I was very excited to hear Thomas Harris had written another book. His long silence has been puzzling, after his phenomenal books about Dr. Hannibal Lector, which made great movies and even greater bestsellers. Cari Mora, the protagonist of his new book, was a child soldier in South America. Now she’s in Miami, cobbling together a living with several jobs and on shaky ground as a working immigrant. It’s no surprise to discover that Cari is very alert for danger, and she can spot a psychopath many, many yards away . . . luckily for her. Cari is the caretaker of an estate formerly owned by a drug lord, and the rumor that he has hidden gold underneath is absolutely true. Cari has to step carefully and quickly to dodge the many people who are trying to steal the gold if she wants to stay alive. I think since Thomas Harris wrote this book, I expected amazing. What I got was a well-written and suspenseful thriller.
Did you ever wonder how Seanan McGuire feels about immunizations? You can find the answer if you read Kingdom of Needle and Bone. Dr. Isabel Gauley, who feels guilty of so many things, fights to save at least part of the world from the consequences of its actions. This is as fascinating as McGuire’s work can be, and that’s saying a lot.
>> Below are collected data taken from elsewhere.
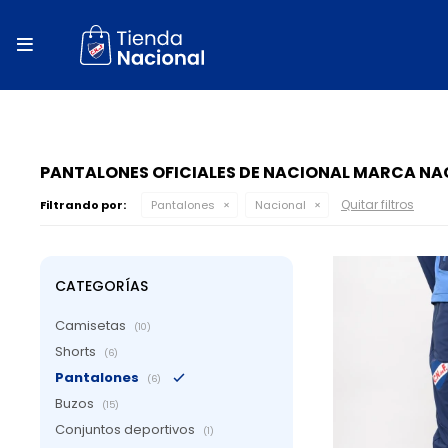
close
store

local_shipping
autorenew
percent
PANTALONES OFICIALES DE NACIONAL MARCA N
Quitar filtros
Filtrando por:
Pantalones
Nacional
CATEGORÍAS
Camisetas
(10)
Shorts
(6)
Pantalones
(6)
Buzos
(15)
Conjuntos deportivos
(1)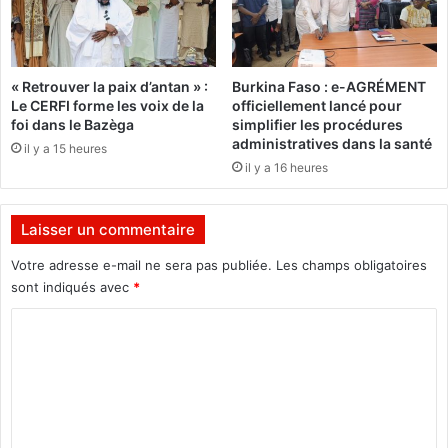
Z
s
e
e
m
n
s
e
« Retrouver la paix d’antan » :
Burkina Faso : e-AGRÉMENT
T
u
Le CERFI forme les voix de la
officiellement lancé pour
a
t
foi dans le Bazèga
simplifier les procédures
a
r
administratives dans la santé
il y a 15 heures
b
a
il y a 16 heures
a
l
»
i
s
Laisser un commentaire
e
n
Votre adresse e-mail ne sera pas publiée.
Les champs obligatoires
t
sont indiqués avec
*
s
C
u
r
o
u
m
n
s
m
c
e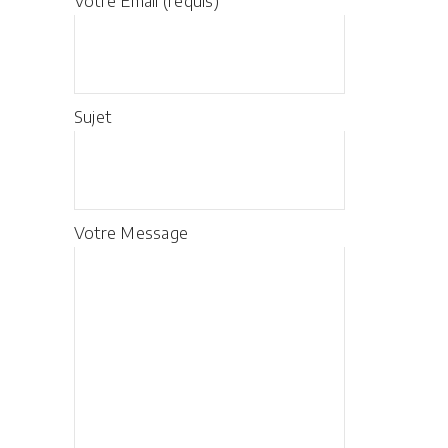
Votre Email (requis)
Sujet
Votre Message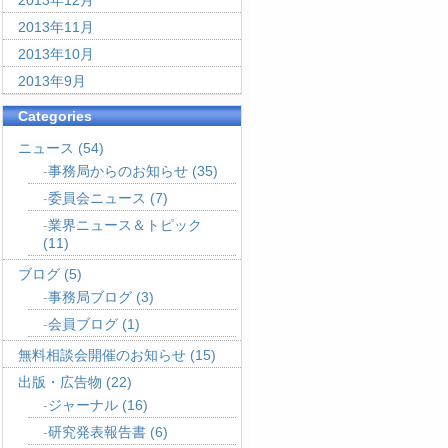
2013年12月
2013年11月
2013年10月
2013年9月
Categories
ニュース
(54)
事務局からのお知らせ
(35)
委員会ニュース
(7)
業界ニュース＆トピック
(11)
ブログ
(5)
事務局ブログ
(3)
会員ブログ
(1)
無料相談会開催のお知らせ
(15)
出版・広告物
(22)
ジャーナル
(16)
研究発表報告書
(6)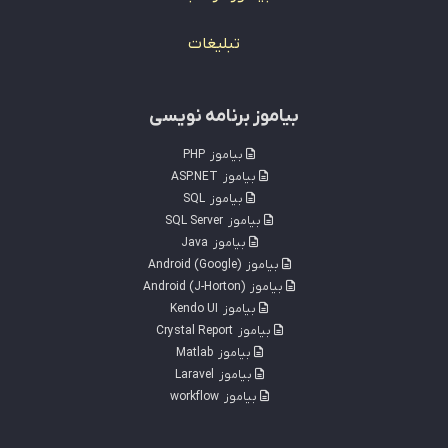
تبلیغات
بیاموز برنامه نویسی
بیاموز
PHP
بیاموز
ASP.NET
بیاموز
SQL
بیاموز
SQL Server
بیاموز
Java
بیاموز
Android (Google)
بیاموز
Android (J-Horton)
بیاموز
Kendo UI
بیاموز
Crystal Report
بیاموز
Matlab
بیاموز
Laravel
بیاموز
workflow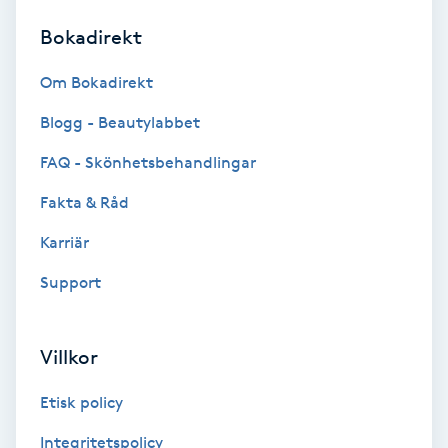
Bokadirekt
Brynformning
Om Bokadirekt
Brynfärgning
Blogg - Beautylabbet
Brynplockning
FAQ - Skönhetsbehandlingar
Fakta & Råd
Bröllopsuppsättning
C
Karriär
Support
Celluliter
Coachning
Villkor
Color correction
Etisk policy
Integritetspolicy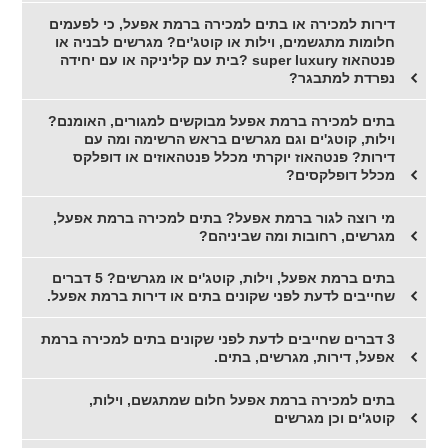
דירות למכירה או בתים למכירה ברמת אפעל, כי לפעמים
חלומות מתגשמים, וילות או קוטג'ים? מגרשים לבניה או
פנטהאוז super luxury ?בית עם קליניקה או עם יחידה
נפרדת למתבגר?
בתים למכירה ברמת אפעל מבוקשים למגורים, האומנם?
וילות, קוטג'ים וגם מגרשים בראש הרשימה ומה עם
דירות? פנטהאוז יוקרתי מכלל פנטהאוזים או דופלקס
מכלל דופלקסים?
מי רוצה לגור ברמת אפעל? בתים למכירה ברמת אפעל,
מגרשים, רחובות ומה שביניהם?
בתים ברמת אפעל, וילות, קוטג'ים או מגרשים? 5 דברים
שחייבים לדעת לפני שקונים בתים או דירות ברמת אפעל.
3 דברים שחייבים לדעת לפני שקונים בתים למכירה ברמת
אפעל, דירות, מגרשים, בתים.
בתים למכירה ברמת אפעל חלום שמתגשם, וילות,
קוטג'ים וכן מגרשים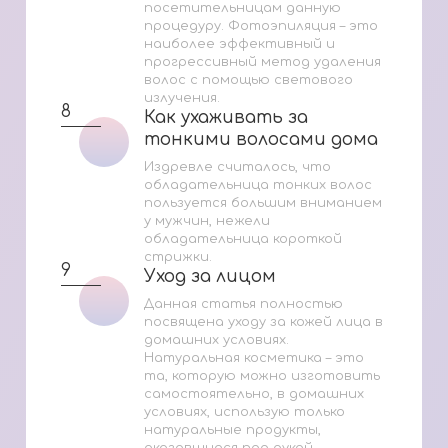
посетительницам данную
процедуру. Фотоэпиляция – это
наиболее эффективный и
прогрессивный метод удаления
волос с помощью светового
излучения.
8
Как ухаживать за
Как ухаживать за
тонкими волосами дома
тонкими волосами дома
Издревле считалось, что
обладательница тонких волос
пользуется большим вниманием
у мужчин, нежели
обладательница короткой
стрижки.
9
Уход за лицом
Уход за лицом
Данная статья полностью
посвящена уходу за кожей лица в
домашних условиях.
Натуральная косметика – это
та, которую можно изготовить
самостоятельно, в домашних
условиях, использую только
натуральные продукты,
оказавшиеся под рукой.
The Strange Case of the Alchemist’s Daughter is both fun and fascinating. If you assume that Dr. Jekyll had a daughter, as did all the other Victorian horrors – like Dr. Frankenstein – and then you assume that they band together for their mutual protection and to make a living, then you have the basis for this lively book.
Patricia Briggs’s Storm Cursed is a worthy entry in this consistently good series. Mercy Thompson, mechanic and skin walker, is horrified to feel the bond with her mate’s pack suddenly vanish. Are they all dead? Where is her mate? Because she is brave and determined, Mercy solves this puzzle. It costs her something – as always – but Mercy is consistently the most resourceful character in urban fantasy.
I have had a cluster of health problems recently; nothing serious, just all happening at the same time. In the midst of all this, Paula (my friend and assistant) and I traveled to New Orleans, one of my favorite places, to attend BookloversCon, which is taking the place of RT (Romantic Times Booklovers).
It was uplifting to be in Nola, and just as uplifting to be greeted with so much enthusiasm by lots of readers. Paula and I ate some excellent meals at Josephine and Estelle’s, Luke’s, and Muriel’s. Even the hotel restaurants were quite good.
The real pleasure of attending a conference is the other guests, of course. I got to see and visit with Chloe Neill, Heather Graham, Karen Marie Moning (we’d never met), Sonali Dev, MaryJanice Davidson, Christine Feehan, and many other writers I seldom get to see. I know I’m going to send this off and then think, “Oh gosh, I wish I’d mentioned so-and-so!” Tonya Kappes, for one . . . I know I’m leaving someone else out besides Alexandra Sokoloff . . .. Oh, I ran into my old friend Carolyn Haines! What a surprise to see her! She just came in to hang around one day since several of her other friends were presenting there. Sitting in place for the mass signing was a small price to pay for having so much fun.
Next year this conference will be in Nashville, a totally different vibe. Could be a great time, so think about it. I am.